A wiring board, which is a sintered body obtained by sintering amorphous glass having a volume% softening temperature of 850 to 1100 ° C. and 40 to 5% of a filler. 43. A wiring board comprising a via and a wiring made of a conductor and a base material made of a ceramic, wherein the ceramic has a total volume of the ceramic of 60 to 95.

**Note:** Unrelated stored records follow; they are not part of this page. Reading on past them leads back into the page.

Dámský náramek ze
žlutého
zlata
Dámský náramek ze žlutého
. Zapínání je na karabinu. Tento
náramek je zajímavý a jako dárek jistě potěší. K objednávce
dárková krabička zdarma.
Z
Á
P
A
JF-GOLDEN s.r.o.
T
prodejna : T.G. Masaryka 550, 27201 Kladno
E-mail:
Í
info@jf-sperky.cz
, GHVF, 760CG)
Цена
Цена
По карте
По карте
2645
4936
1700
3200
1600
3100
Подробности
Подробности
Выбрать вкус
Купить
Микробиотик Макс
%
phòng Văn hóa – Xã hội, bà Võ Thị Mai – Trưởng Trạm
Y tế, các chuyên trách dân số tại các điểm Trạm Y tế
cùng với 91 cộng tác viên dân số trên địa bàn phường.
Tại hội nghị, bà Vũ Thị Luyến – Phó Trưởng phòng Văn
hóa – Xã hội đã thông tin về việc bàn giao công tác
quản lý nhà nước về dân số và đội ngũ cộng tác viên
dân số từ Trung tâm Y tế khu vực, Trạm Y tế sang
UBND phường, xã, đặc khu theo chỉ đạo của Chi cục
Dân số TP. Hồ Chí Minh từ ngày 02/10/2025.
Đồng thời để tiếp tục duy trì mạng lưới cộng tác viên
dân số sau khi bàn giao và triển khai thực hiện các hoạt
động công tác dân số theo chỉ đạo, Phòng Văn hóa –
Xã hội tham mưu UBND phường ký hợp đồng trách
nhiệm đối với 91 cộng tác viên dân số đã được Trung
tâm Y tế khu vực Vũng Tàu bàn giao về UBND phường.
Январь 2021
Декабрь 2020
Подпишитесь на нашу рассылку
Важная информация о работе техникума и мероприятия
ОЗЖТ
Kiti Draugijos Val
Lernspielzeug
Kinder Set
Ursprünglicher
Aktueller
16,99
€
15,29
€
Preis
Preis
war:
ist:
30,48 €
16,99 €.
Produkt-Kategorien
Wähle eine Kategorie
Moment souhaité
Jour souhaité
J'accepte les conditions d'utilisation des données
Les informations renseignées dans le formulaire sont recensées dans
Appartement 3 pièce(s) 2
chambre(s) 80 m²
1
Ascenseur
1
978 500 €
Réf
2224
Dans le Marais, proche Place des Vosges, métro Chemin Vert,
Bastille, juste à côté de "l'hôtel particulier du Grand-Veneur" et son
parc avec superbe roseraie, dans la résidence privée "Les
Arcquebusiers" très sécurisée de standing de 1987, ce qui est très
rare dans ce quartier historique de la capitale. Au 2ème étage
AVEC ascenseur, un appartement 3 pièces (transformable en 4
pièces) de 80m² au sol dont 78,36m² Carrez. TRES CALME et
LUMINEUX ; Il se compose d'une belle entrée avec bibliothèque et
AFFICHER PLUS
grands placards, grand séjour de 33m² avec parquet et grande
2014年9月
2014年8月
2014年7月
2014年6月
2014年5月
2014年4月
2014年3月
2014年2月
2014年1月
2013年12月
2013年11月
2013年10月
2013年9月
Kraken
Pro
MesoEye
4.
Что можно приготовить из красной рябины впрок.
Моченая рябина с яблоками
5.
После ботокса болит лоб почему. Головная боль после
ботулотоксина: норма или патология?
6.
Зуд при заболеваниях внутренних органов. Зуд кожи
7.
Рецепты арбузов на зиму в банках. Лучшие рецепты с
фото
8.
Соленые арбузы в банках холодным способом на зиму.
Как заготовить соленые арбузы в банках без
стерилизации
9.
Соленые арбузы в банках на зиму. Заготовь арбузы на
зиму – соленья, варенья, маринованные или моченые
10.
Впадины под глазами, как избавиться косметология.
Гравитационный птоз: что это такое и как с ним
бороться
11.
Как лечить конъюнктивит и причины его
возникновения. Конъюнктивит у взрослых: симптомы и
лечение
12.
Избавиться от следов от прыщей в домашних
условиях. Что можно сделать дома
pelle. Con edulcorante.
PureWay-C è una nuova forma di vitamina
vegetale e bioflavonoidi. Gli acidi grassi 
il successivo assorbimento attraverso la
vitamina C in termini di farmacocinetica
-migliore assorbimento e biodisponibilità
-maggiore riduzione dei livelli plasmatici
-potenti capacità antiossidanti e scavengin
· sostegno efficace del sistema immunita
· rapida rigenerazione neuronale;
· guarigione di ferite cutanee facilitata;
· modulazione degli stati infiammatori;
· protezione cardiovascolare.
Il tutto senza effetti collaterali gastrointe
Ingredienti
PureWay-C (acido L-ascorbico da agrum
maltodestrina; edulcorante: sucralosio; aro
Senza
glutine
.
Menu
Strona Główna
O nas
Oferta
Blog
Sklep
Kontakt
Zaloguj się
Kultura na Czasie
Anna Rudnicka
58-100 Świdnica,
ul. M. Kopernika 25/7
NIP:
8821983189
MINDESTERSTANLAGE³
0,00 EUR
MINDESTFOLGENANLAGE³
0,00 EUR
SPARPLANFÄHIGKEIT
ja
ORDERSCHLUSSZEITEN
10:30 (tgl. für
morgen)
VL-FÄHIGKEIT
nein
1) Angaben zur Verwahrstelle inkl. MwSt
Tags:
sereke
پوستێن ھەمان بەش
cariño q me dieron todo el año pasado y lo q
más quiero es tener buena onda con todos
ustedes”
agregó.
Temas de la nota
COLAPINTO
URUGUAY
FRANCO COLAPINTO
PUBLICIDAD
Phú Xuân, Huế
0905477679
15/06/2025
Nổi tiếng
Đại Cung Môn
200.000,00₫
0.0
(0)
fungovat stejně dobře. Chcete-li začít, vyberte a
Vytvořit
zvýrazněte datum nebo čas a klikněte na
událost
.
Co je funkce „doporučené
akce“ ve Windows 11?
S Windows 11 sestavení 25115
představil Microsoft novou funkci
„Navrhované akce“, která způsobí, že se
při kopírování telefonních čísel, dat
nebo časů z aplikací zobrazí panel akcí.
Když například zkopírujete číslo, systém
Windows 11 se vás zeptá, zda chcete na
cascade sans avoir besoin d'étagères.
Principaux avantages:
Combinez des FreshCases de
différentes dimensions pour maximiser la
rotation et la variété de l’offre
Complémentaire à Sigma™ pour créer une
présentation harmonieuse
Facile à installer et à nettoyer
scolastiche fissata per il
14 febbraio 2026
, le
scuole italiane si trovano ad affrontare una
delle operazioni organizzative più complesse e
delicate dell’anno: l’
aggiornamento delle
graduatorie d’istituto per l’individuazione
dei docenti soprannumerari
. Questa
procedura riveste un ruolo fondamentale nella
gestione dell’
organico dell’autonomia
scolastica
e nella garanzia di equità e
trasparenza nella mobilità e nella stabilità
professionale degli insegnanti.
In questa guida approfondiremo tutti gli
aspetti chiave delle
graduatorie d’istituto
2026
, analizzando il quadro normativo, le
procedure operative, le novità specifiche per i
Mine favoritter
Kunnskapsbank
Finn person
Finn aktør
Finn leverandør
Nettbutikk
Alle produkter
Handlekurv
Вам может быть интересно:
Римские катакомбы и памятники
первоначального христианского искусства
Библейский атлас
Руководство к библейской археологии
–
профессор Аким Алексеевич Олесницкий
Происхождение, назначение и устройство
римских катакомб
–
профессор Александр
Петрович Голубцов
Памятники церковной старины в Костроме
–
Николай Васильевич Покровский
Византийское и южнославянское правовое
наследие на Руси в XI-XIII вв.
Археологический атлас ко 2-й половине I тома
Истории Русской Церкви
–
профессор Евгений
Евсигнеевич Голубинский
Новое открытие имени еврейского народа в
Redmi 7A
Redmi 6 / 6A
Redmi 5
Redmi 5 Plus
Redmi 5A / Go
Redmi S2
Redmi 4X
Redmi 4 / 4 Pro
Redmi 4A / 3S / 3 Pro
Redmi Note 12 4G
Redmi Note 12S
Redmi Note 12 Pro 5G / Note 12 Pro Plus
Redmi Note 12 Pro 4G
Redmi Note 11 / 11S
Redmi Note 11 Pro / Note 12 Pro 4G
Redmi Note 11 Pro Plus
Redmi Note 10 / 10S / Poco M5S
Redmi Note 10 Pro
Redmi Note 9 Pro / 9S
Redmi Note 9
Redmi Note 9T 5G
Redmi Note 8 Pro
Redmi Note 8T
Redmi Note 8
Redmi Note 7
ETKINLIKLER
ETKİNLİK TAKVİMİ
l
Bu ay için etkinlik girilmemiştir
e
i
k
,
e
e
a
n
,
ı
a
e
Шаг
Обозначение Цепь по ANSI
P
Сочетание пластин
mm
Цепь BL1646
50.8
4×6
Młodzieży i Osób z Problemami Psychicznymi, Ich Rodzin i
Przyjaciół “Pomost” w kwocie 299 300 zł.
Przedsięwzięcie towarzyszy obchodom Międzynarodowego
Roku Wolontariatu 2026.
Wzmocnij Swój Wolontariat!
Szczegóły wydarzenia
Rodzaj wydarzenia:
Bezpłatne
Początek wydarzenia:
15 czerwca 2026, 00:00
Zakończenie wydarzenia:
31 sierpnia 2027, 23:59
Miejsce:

It is a sintered body obtained by sintering volume% of amorphous glass and 40 to 5% of filler, and has a thermal expansion coefficient of 2.0 to 4.0 × 10 ⁻⁶ / ° C. Characteristic wiring board. 44. An electronic circuit device comprising: a wiring board provided with wiring made of a conductor; and an insulating layer made of ceramic; and an electronic circuit element mounted on the wiring board. The ceramic has a volume of 60 to 95. An electronic circuit device comprising: an amorphous glass having a softening temperature of 850 to 1100 ° C. and a filler of 40 to 5%. 45. An electronic module comprising: a wiring board provided with wiring made of a conductor and an insulating layer made of ceramic; and a semiconductor element mounted on the wiring board, wherein the ceramic has a volume of 60 to 95%. % Of softening temperature is 850-1100 degreeC, and the wiring board characterized by comprising 40-5% of filler, The module for electronic computers characterized by the above-mentioned. 46. A printed wiring board, and a computer module mounted on the printed wiring board, wherein the computer module includes a wiring board having wiring made of a conductor and an insulating layer made of ceramics. In an electronic computer including a semiconductor element mounted on the wiring board, the ceramic is composed of 60 to 95% by volume of an amorphous glass having a softening temperature of 850 to 1100 ° C. and 40 to 5% of a filler. An electronic computer comprising a wiring board characterized by the following.